Question 11 (2 points)
Pythagorean Theorem in Three Dimensions
What is the length of d?
a
Exactly 5 m
b
Approximately 15.1 m
c
Approximately 14.5 m
d
Exactly 14 m
c
Approximately 14.5 m
No question was stated that would have been answered, but the robot tutor mysteriously answered one.
How odd is that.
To find the length of d, we can use the Pythagorean theorem in three dimensions. The Pythagorean theorem states that in a right-angled triangle, the square of the hypotenuse (the side opposite the right angle) is equal to the sum of the squares of the two other sides.
In this case, we have a right-angled triangle with sides of length 5 m and 14 m.
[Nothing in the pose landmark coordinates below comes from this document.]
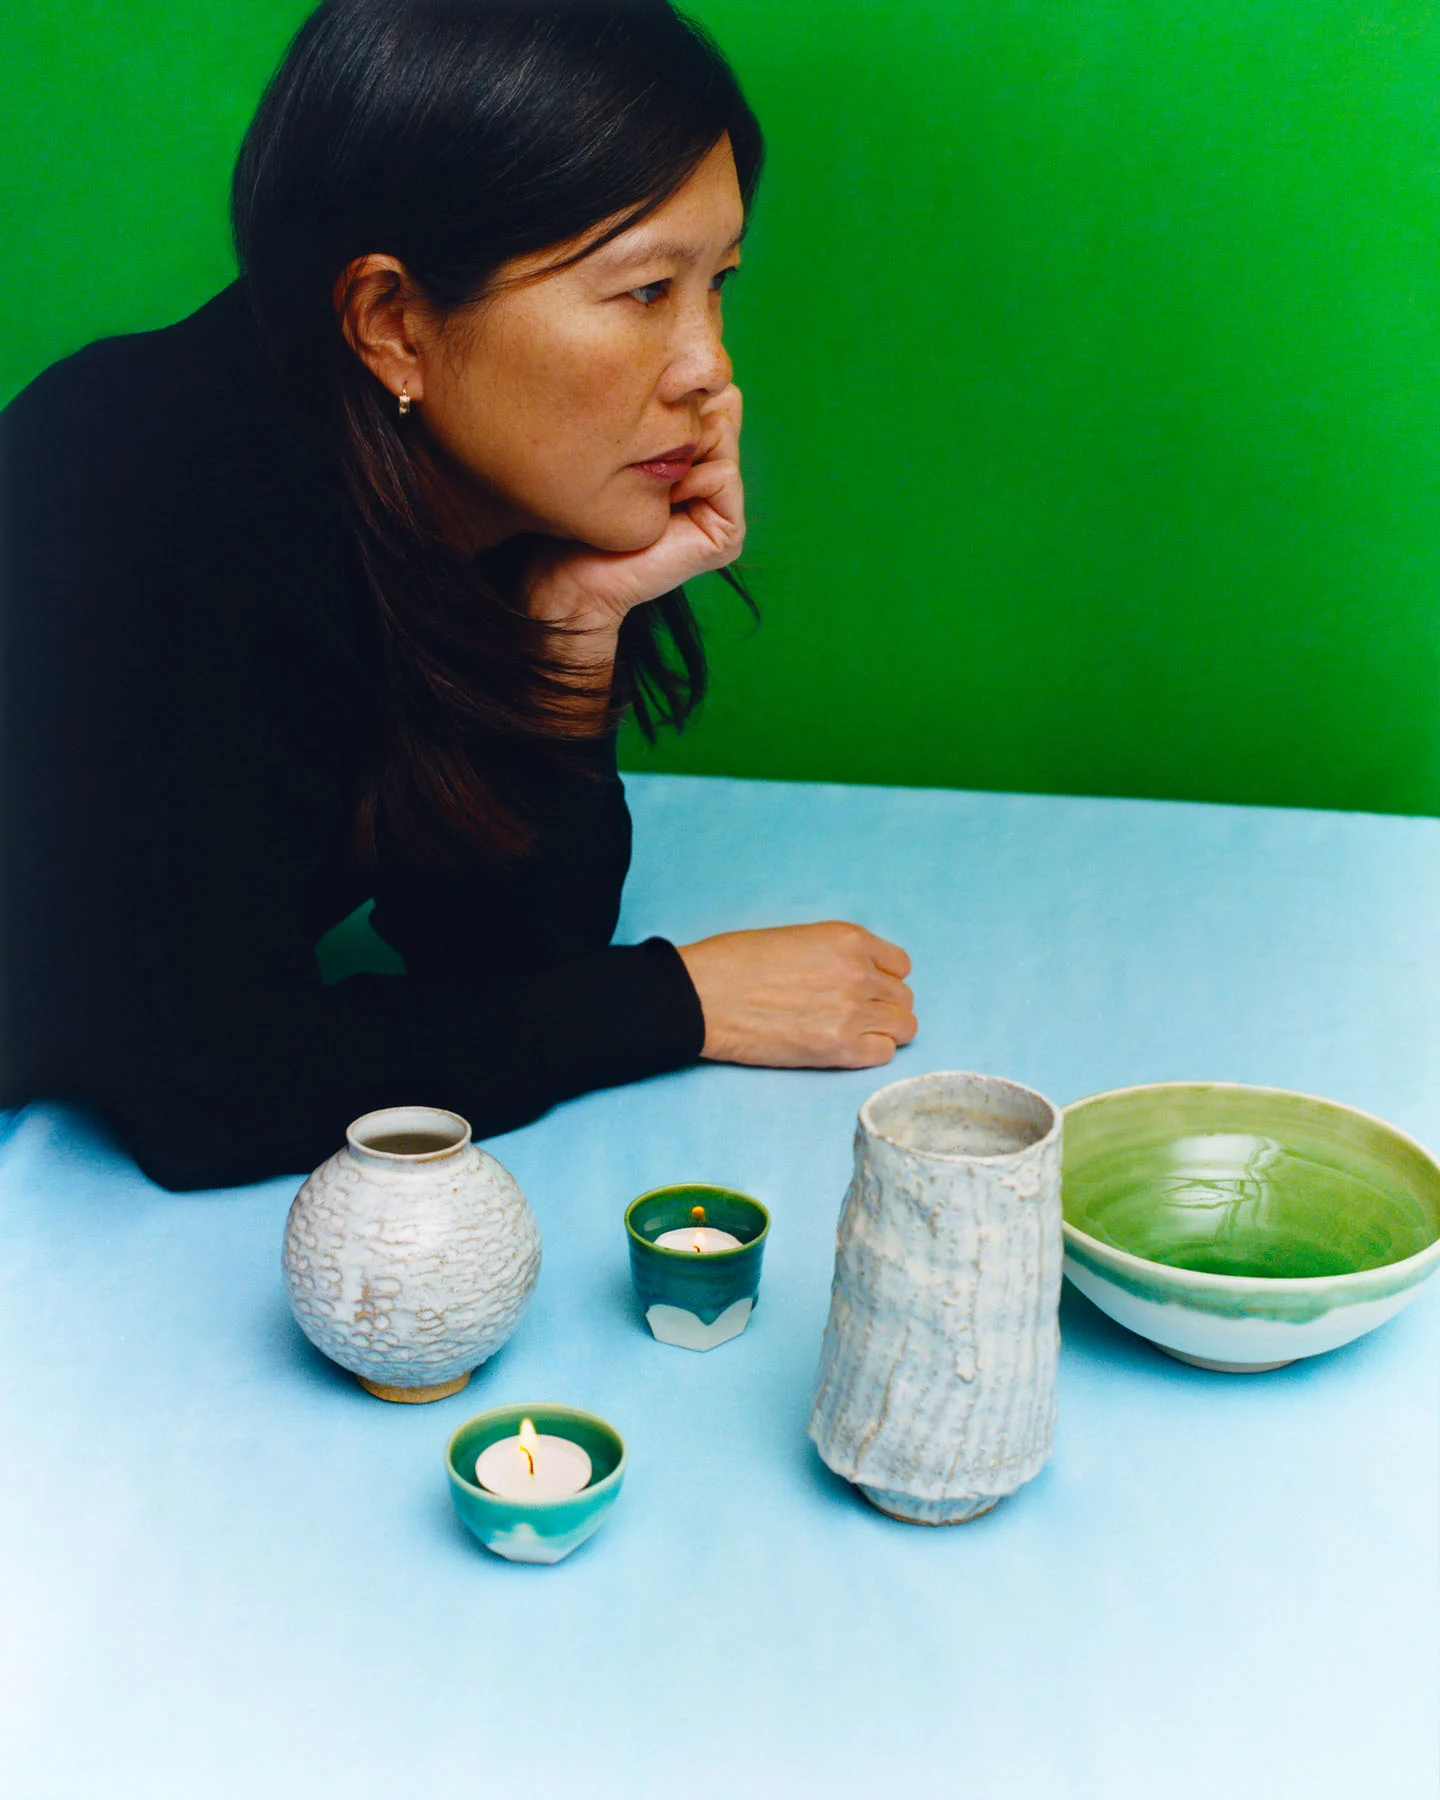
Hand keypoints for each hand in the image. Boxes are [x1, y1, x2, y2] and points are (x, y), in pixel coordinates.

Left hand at [527, 384, 744, 633]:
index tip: (633, 425)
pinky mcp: (727, 534)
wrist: (570, 576)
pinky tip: (664, 504)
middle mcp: (714, 480)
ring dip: (681, 450)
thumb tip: (686, 364)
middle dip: (680, 418)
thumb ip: (655, 407)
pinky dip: (691, 480)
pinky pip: (724, 472)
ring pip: (724, 432)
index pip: (710, 393)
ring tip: (652, 484)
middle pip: (723, 406)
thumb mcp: (618, 441)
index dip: (676, 395)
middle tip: (644, 460)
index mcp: (694, 455)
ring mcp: (724, 509)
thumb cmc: (578, 510)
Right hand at [676, 922, 917, 1068]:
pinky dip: (871, 1051)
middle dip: (883, 1006)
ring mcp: (852, 1012)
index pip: (899, 965)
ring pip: (903, 1026)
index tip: (866, 988)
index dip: (883, 978)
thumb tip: (858, 976)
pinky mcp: (838, 1048)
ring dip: (883, 1030)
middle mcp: (859, 973)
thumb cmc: (736, 963)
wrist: (703, 996)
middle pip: (902, 998)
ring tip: (852, 1033)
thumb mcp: (798, 938)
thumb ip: (837, 955)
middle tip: (853, 1014)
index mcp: (849, 939)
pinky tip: (843, 1047)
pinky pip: (884, 1053)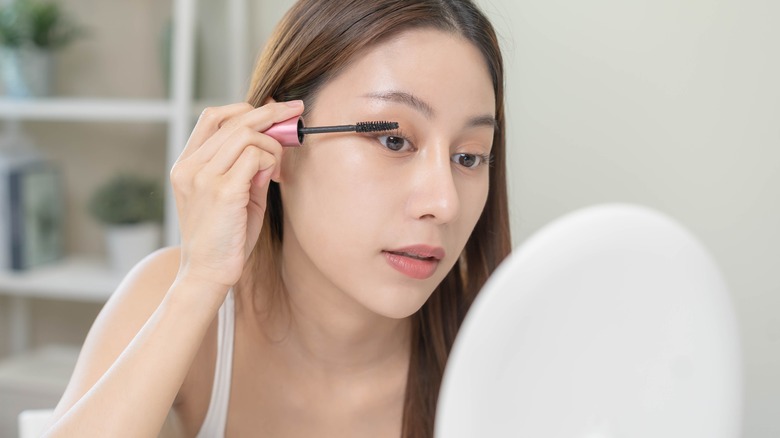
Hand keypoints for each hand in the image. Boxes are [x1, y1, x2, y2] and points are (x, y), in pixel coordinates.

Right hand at [170, 100, 303, 289]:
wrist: (208, 274)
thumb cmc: (224, 237)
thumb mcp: (233, 195)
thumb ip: (247, 166)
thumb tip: (273, 138)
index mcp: (187, 165)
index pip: (213, 117)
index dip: (245, 108)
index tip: (274, 110)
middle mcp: (190, 167)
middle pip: (234, 120)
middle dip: (272, 113)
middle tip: (297, 111)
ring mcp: (203, 177)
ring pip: (248, 135)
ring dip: (273, 146)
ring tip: (277, 167)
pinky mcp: (223, 191)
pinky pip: (256, 157)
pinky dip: (271, 162)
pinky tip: (272, 178)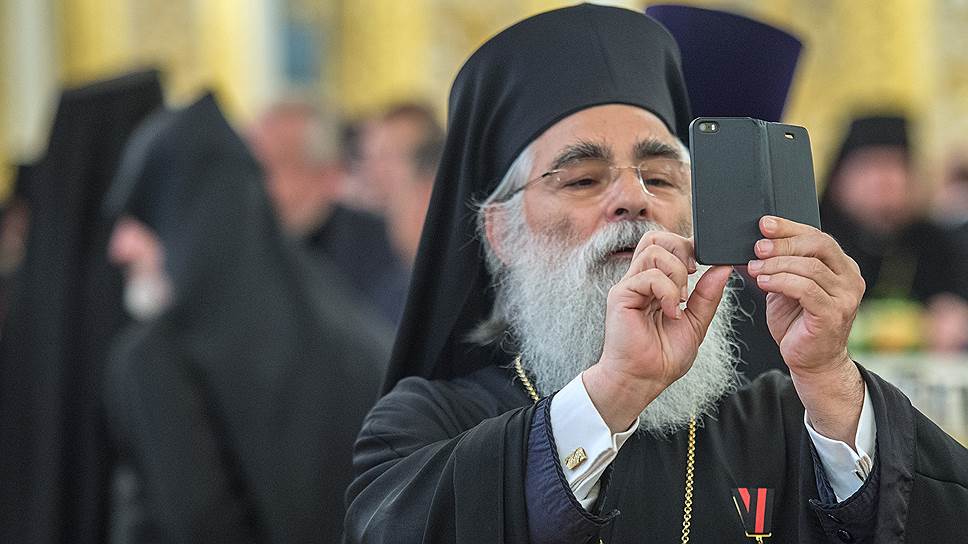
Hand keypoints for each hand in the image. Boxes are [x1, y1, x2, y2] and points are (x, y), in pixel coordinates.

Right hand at [583, 232, 731, 431]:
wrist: (643, 380)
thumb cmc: (663, 357)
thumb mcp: (696, 322)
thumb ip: (708, 295)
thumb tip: (723, 268)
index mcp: (655, 284)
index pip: (666, 246)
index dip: (686, 247)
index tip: (702, 266)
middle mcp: (639, 280)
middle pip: (656, 238)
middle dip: (681, 249)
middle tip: (692, 275)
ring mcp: (629, 286)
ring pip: (654, 251)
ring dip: (676, 274)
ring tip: (679, 300)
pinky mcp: (621, 295)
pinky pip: (649, 276)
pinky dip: (667, 291)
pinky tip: (671, 312)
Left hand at [746, 216, 864, 374]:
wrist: (811, 361)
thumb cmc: (798, 323)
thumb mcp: (787, 287)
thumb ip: (782, 266)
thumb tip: (760, 243)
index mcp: (842, 267)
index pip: (817, 237)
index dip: (789, 227)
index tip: (764, 224)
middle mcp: (850, 278)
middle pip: (818, 245)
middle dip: (784, 242)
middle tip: (758, 247)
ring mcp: (846, 297)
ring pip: (810, 267)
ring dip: (776, 264)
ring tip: (754, 268)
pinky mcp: (834, 314)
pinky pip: (805, 289)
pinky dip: (781, 282)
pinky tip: (763, 282)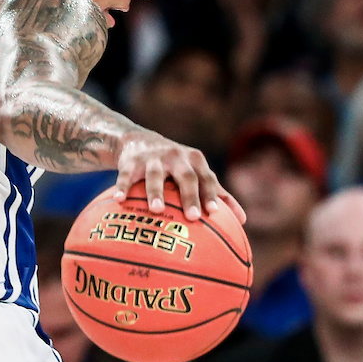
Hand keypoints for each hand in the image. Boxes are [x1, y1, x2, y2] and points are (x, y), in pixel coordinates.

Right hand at [115, 131, 245, 223]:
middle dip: (190, 196)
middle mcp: (176, 156)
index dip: (211, 194)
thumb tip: (242, 220)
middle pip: (185, 176)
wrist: (138, 141)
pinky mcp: (131, 161)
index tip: (215, 213)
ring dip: (155, 192)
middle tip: (193, 217)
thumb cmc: (175, 166)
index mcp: (195, 160)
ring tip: (156, 210)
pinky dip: (123, 187)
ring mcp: (153, 158)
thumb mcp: (196, 173)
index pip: (206, 178)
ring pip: (155, 175)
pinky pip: (126, 176)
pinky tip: (120, 201)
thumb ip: (218, 194)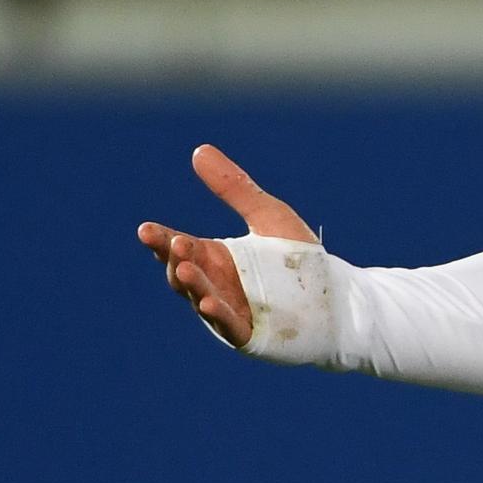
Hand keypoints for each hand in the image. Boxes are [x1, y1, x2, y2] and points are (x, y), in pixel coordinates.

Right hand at [136, 144, 318, 348]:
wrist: (336, 297)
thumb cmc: (299, 259)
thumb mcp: (268, 216)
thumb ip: (235, 188)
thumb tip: (199, 150)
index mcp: (215, 257)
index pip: (179, 247)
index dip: (160, 240)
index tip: (146, 229)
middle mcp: (215, 284)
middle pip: (185, 271)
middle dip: (176, 258)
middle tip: (174, 242)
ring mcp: (229, 309)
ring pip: (201, 297)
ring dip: (192, 285)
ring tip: (184, 269)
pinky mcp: (249, 332)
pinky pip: (229, 324)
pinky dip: (218, 314)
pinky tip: (207, 303)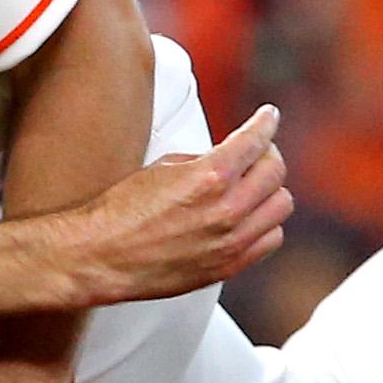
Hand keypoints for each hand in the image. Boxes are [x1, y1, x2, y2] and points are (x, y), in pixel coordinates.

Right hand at [74, 105, 290, 303]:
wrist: (101, 256)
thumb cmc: (123, 210)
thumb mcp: (164, 167)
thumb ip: (206, 160)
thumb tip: (232, 158)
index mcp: (210, 176)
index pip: (256, 140)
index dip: (266, 122)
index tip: (269, 116)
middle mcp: (226, 210)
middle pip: (275, 171)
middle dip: (267, 154)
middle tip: (256, 153)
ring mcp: (231, 241)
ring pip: (281, 205)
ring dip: (270, 191)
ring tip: (253, 187)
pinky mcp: (228, 266)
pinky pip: (270, 239)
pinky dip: (265, 224)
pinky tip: (249, 217)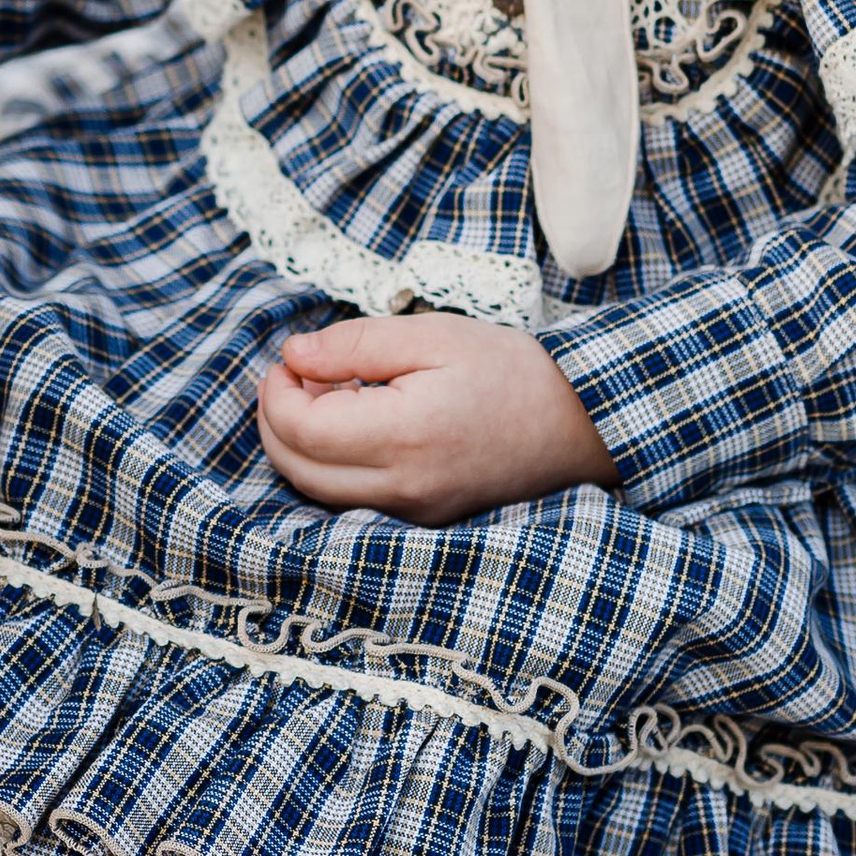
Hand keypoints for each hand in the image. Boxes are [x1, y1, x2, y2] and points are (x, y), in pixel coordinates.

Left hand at [255, 313, 613, 522]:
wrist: (579, 424)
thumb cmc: (511, 371)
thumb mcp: (434, 335)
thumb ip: (356, 345)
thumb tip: (293, 357)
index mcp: (404, 436)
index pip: (301, 428)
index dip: (278, 391)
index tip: (291, 358)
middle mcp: (403, 488)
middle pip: (296, 469)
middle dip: (275, 420)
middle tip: (294, 375)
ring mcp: (412, 513)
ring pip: (316, 493)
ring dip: (298, 446)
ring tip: (322, 395)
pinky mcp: (421, 520)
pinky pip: (349, 501)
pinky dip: (328, 466)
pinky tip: (350, 426)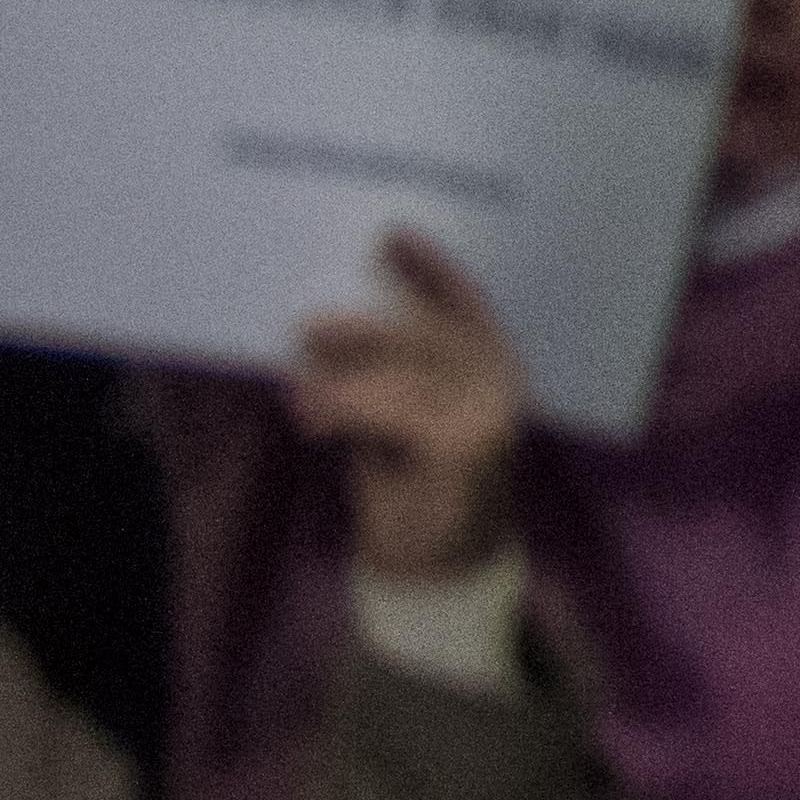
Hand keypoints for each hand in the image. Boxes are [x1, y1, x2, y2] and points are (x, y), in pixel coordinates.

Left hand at [288, 231, 530, 582]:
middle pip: (426, 335)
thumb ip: (378, 378)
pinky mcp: (468, 447)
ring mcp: (492, 414)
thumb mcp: (390, 421)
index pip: (464, 302)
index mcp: (490, 364)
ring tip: (298, 393)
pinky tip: (314, 416)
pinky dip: (350, 410)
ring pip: (407, 375)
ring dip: (343, 381)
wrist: (434, 564)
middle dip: (362, 331)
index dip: (429, 268)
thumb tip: (318, 335)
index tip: (387, 235)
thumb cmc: (408, 485)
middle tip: (304, 329)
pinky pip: (400, 414)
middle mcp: (500, 381)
We can use the Pythagorean theorem to find the length of the hypotenuse (d):
d^2 = 5^2 + 14^2
d^2 = 25 + 196
d^2 = 221
To find the length of d, we need to take the square root of both sides:
d = √221
Using a calculator, we can find that √221 is approximately 14.87.
Therefore, the length of d is approximately 14.87 m.
So the correct answer is b) Approximately 14.5 m.
To find the length of side d in three dimensions using the Pythagorean theorem, we need to have the lengths of the other two sides, a and b. However, the lengths of sides a and b are not provided in the question.
The Pythagorean theorem states that in a right triangle, the square of the length of the hypotenuse (in this case, side d) is equal to the sum of the squares of the lengths of the other two sides (sides a and b).
Therefore, we cannot determine the length of side d based on the information given in the question.